C'est cette fâcheuse habitude que nous avons tous de partager à l'excès la vie de nos enfants sur Internet pour notre propre validation sociale. Cela commence par une photo innocente à la maternité et, avant même de vous en rendre compte, vous diffusez les accidents d'apprentissage de la propreté de votre bambin à trois cents personnes avec qui vous étiez à l'université. C'est une énorme violation de la vie privée déguisée en fierté parentale.

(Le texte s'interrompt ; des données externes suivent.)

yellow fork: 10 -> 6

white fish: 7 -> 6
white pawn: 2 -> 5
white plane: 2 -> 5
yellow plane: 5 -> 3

Comment puis-je publier des photos sans montrer le visage de mon bébé ?
Il faut faire preuve d'un peu de créativité, ce qui implique généralement de prendre beaucoup de photos de l'arrière de leur tête pendant qu'ils regardent des canards. Vous pouvez photographier leurs petites mains tenant la vôtre, leurs bottes en caoutchouc pleines de boue après une séance de saut dans les flaques, ou simplement coller un énorme autocollant de dessin animé sur leur visage dans les stories Instagram. Oui, ça a l'air un peu ridicule, mais ça protège leur identité tout en vous permettant d'immortaliser l'instant.
Que dois-je faire si quelqu'un fait un commentaire déplacé sur l'apparence de mon bébé ?
Ignorez-les complètement, supprimez le commentaire et bloquez la personne immédiatement. À moins que le commentaire ne provienne de votre pédiatre traitant lors d'une consultation programmée, absolument personne sur Internet n'est qualifié pour évaluer la santé ou le développement physique de votre enfant. Ne tombez pas dans le piège sans fin d'essayer de défendre votre bébé face à un inconnu qui a beaucoup trop de temps libre.